BEGIN STUDY MATERIAL
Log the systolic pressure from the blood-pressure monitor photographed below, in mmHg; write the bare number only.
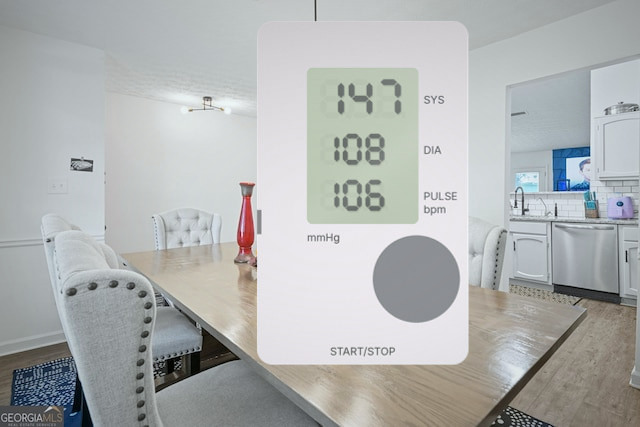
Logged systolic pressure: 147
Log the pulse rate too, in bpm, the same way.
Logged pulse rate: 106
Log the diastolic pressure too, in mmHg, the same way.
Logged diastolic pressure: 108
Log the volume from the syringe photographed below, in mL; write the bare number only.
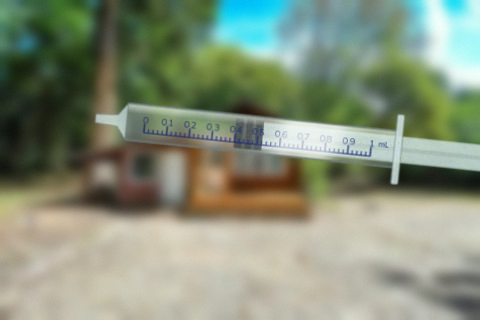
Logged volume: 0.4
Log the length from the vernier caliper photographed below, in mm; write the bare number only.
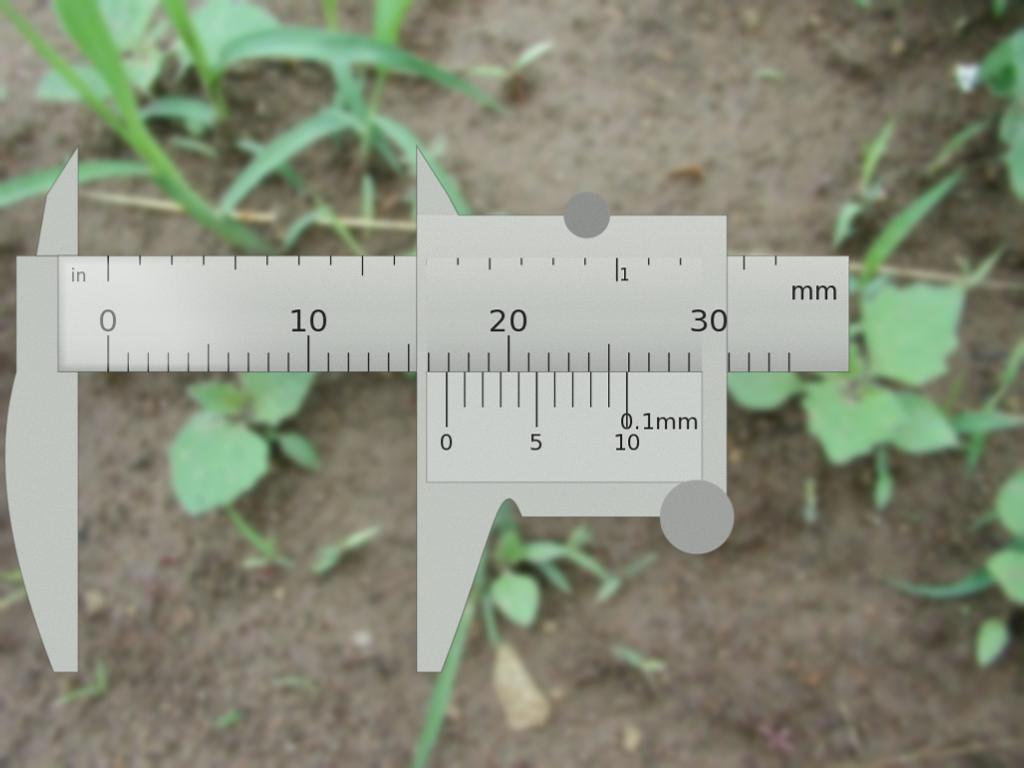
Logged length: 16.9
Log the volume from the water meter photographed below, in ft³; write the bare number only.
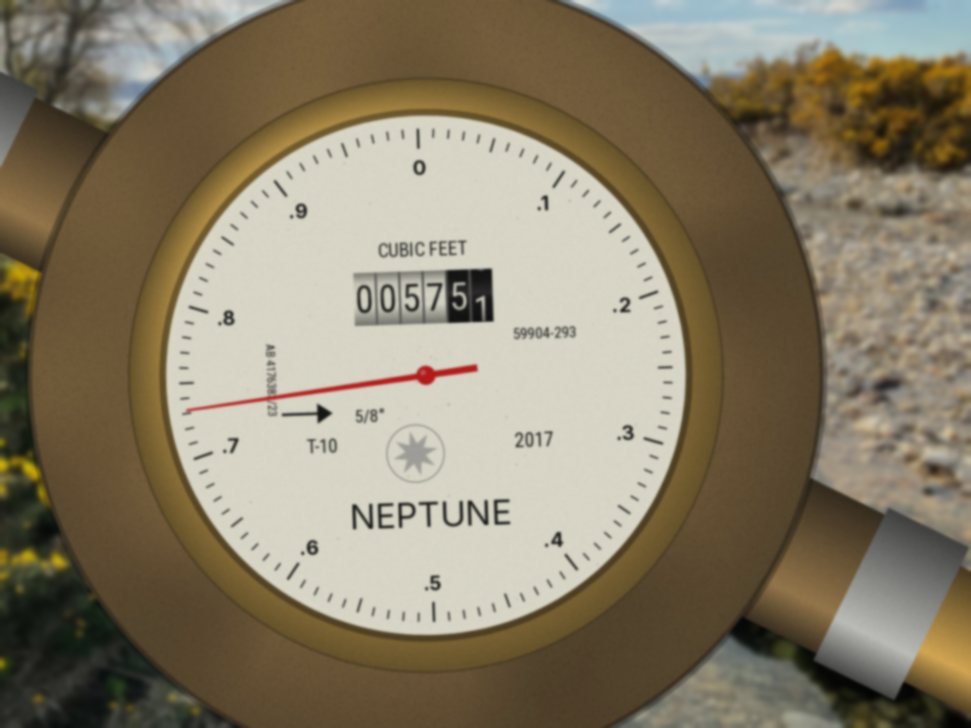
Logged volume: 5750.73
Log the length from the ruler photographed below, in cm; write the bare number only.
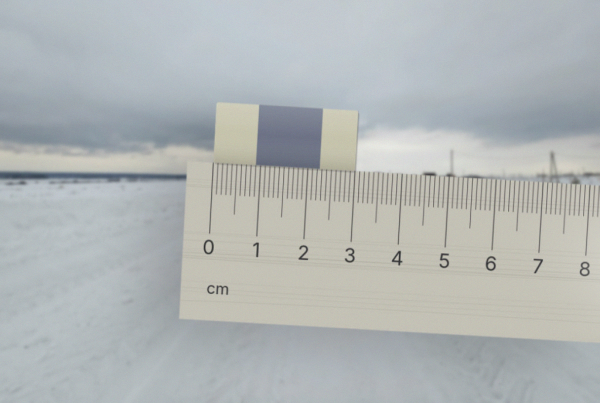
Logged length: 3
END STUDY MATERIAL
• _YOUR GOAL_:
Could you repeat the listing from the line with "Log the diastolic" to the line with "Logged volume: 0.4", swapping "photographed below" for "shown below" and keeping everything else the same, but leaving out the pictures?

• _SOLVED PROBLEM_:
Log the diastolic pressure too, in mmHg, the same way.
Logged diastolic pressure: 108
Log the volume from the syringe shown below, in mL; write the bare number only.
Logged volume: 0.4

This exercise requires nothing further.